───── TEXT BLOCK

I'm using the CC1111 with IAR EW8051 8.10.3.   Consider the following code (intended to verify the sample CRC16 value in the CC1111 datasheet, page 146), simplified further to demonstrate the problem:

#include "hal_types.h"
#include <ccxx10/ioCCxx10_bitdef.h>
#include <bsp_board_defs.h>

#define LEN 4
uint8 bytes[LEN] = {0x03, 0x41, 0x42, 0x43};

int main() {
uint16 crc16;

RNDL = 0xFF;
RNDL = 0xFF;

for (int i=0; i < LEN; i++)
RNDH = bytes[i];

crc16 = RNDH; // crc16 == 0x00B4 (expected)
crc16 = crc16 << 8; // crc16 == 0x0000 ?????
crc16 |= RNDL; // crc16 == 0x00BC

return 0;
}

The values in the comments are taken from running the IAR debugger on a CC1111 usb dongle. 
I would expect that after "crc16 = crc16 << 8;", crc16 would have the value 0xB400, not 0x0000.  

According to the C99 standard (well, the May 2005-05-06 draft), section 6.5.7.3-4,
The integer promotions are performed on each of the operands. The type of the result is
that of the promoted left operand. If the value of the right operand is negative or is
greater than or equal to the width of the promoted left operand, the behavior is undefined.

──────────

■ CHALLENGE 1
Answer these questions about the CC1111 CRC16 post.
(a) Which compiler and version is the author using?
(b) On which page of the CC1111 datasheet is the sample CRC16 value?
(c) What value does the author expect crc16 to hold after the line "crc16 = crc16 << 8;"?
■ CHALLENGE 2
Carry on the CC1111 CRC16 post from the point where it stops.
The rows after this point have no connection to the text.

───── ITEMS

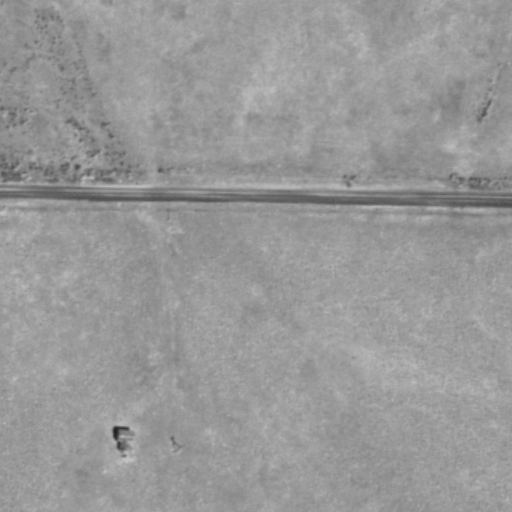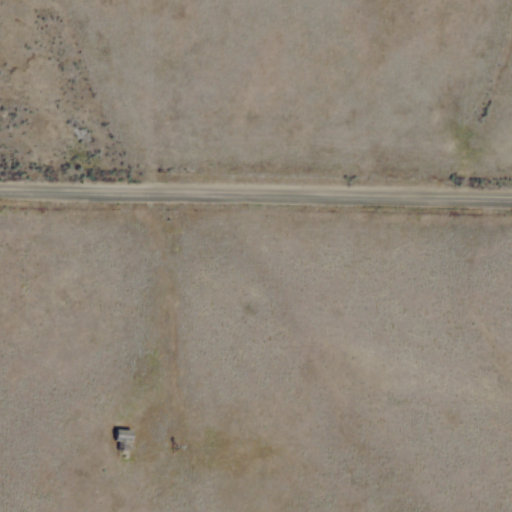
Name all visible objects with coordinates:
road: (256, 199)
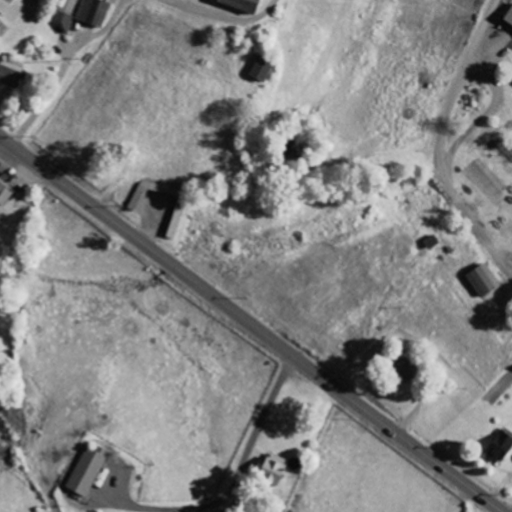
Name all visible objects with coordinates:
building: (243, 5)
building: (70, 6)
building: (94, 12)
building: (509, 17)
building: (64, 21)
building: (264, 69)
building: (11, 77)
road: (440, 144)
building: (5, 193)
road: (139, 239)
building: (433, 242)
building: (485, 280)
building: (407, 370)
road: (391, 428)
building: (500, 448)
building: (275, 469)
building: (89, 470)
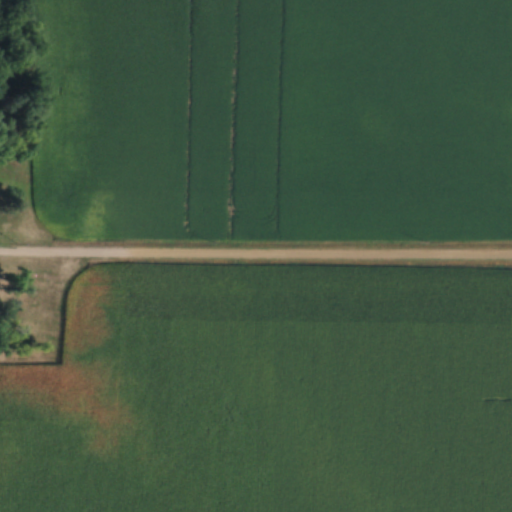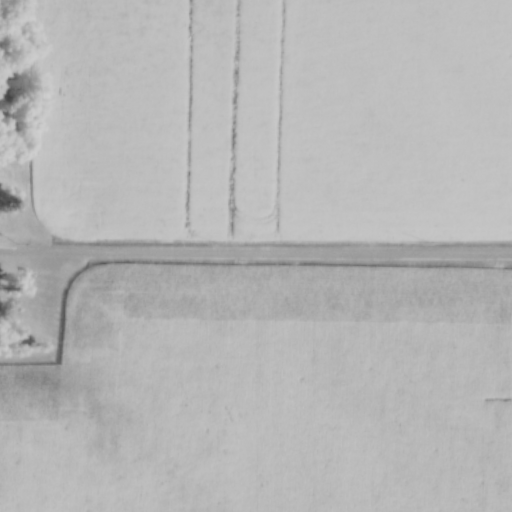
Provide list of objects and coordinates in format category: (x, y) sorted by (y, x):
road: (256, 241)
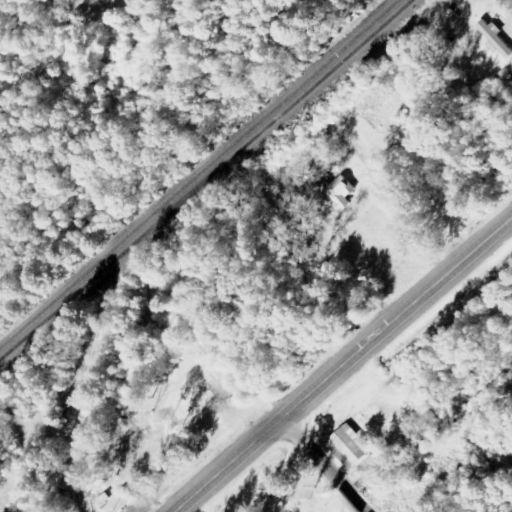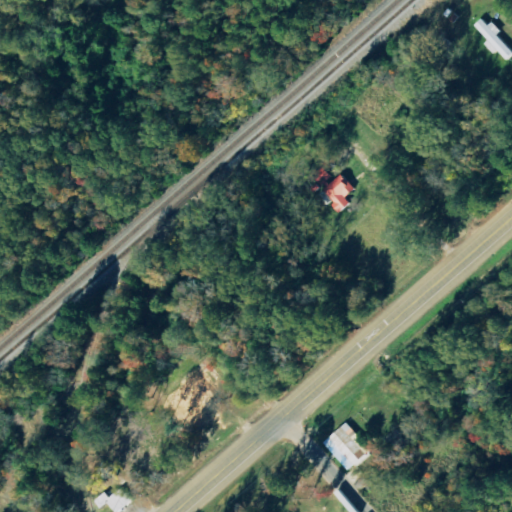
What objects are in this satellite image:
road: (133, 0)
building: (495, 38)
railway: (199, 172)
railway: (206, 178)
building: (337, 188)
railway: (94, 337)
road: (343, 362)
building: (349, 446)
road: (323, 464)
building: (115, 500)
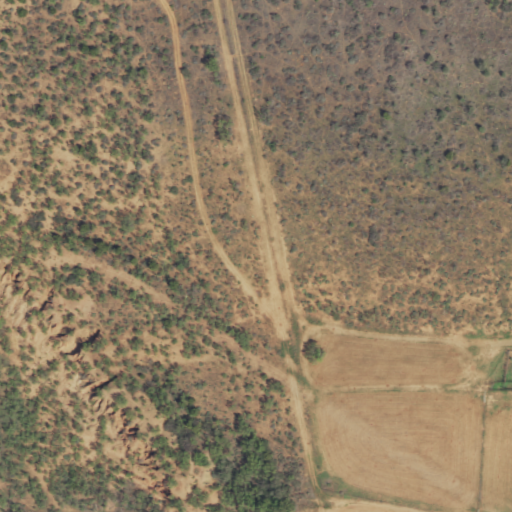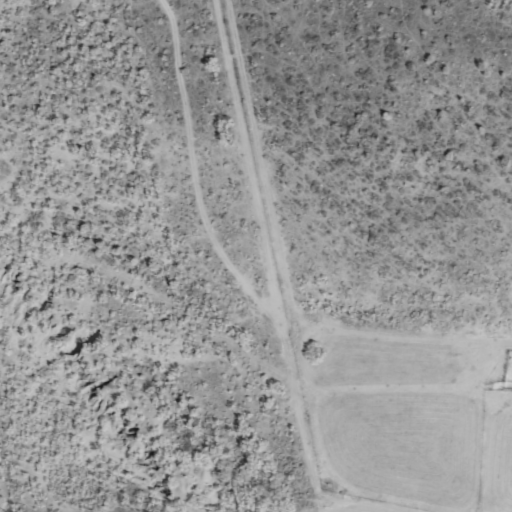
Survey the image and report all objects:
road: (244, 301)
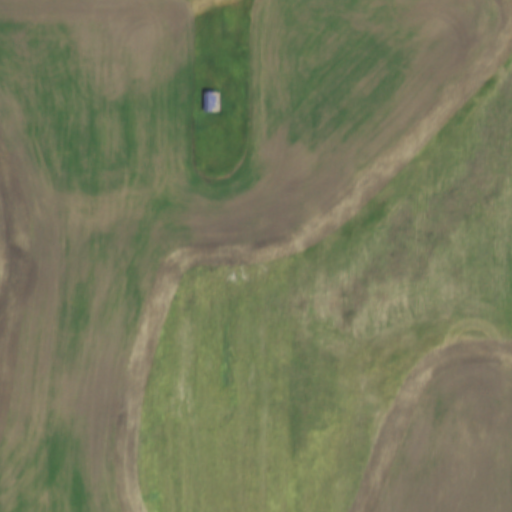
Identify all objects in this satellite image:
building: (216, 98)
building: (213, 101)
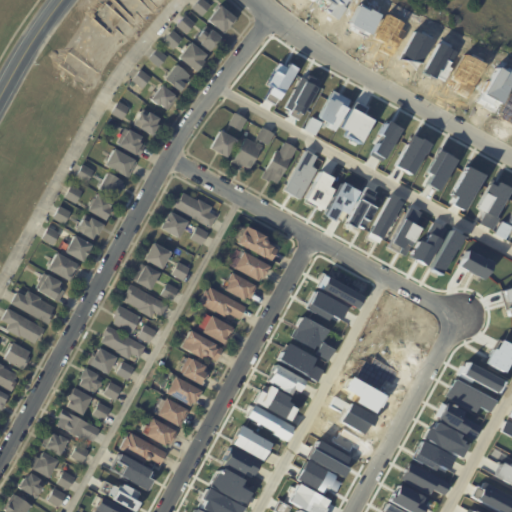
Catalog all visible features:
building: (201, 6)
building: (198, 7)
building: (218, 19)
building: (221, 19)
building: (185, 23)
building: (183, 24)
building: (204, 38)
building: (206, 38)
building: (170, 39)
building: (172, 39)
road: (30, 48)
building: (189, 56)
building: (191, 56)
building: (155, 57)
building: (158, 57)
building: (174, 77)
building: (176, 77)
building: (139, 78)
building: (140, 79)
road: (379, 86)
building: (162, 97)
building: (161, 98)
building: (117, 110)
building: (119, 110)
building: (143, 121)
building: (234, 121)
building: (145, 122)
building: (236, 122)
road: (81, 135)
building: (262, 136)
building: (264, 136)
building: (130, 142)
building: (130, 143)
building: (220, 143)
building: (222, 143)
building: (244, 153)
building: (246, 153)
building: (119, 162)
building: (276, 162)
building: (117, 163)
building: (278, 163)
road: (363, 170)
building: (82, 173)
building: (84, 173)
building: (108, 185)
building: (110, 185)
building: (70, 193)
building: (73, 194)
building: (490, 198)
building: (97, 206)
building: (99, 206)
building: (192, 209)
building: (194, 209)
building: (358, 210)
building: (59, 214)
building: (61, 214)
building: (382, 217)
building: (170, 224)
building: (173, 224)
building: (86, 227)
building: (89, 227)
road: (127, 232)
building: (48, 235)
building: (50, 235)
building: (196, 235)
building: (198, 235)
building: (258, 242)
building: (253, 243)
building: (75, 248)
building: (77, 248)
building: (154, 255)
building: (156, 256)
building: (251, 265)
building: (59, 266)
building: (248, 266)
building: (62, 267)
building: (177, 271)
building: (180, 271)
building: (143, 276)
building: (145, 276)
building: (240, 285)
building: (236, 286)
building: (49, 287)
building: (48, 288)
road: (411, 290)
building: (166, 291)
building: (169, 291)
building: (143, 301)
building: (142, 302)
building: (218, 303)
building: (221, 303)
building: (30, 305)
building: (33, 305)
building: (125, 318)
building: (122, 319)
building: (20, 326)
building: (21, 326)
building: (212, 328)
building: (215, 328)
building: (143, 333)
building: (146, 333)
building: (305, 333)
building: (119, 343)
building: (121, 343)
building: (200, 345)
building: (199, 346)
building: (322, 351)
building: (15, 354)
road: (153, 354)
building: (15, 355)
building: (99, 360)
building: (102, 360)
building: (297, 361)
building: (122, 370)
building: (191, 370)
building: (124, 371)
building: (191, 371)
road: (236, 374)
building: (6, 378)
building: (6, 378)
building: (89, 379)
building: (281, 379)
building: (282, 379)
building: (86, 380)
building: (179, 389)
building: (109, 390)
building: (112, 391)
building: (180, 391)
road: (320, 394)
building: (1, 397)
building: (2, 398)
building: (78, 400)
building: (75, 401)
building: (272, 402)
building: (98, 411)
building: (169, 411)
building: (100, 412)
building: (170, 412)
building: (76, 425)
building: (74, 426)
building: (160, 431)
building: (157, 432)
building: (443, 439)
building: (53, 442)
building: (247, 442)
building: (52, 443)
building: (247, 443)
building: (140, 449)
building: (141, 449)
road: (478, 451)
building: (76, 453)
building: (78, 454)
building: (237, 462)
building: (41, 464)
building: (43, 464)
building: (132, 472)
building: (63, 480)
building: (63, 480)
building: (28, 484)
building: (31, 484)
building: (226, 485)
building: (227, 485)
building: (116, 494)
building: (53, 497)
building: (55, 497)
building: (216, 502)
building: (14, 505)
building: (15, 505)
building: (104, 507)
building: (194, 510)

──────────

■ WRITTEN ANSWER 1
(a) IAR EW8051 8.10.3
(b) Page 146
(c) 0xB400

■ WRITTEN ANSWER 2
The result of E1 << E2 is E1 left-shifted E2 bit positions; vacated bits are filled with
zeros. If E1 has an unsigned type, the value of the result is E1 × 2^E2, reduced modulo
one more than the maximum value representable in the result type. If E1 has a signed
type and nonnegative value, and E1 × 2^E2 is representable in the result type, then that is
the resulting value; otherwise, the behavior is undefined.

My take on this is that the result type should be an unsigned 16-bit integer. (0x00B4)^2^8 % 0x10000 is 0xB400. 
Am I missing something? Thanks!

-David
  • I figured it out.  Even though I had no optimization configured, the fact that I never read the crc16 variable seems to have changed the behavior.  If I add these lines before the return statement,


    if (crc16)
    crc16 = 0x123;

    then I get the expected value for crc16, even before it gets to that point.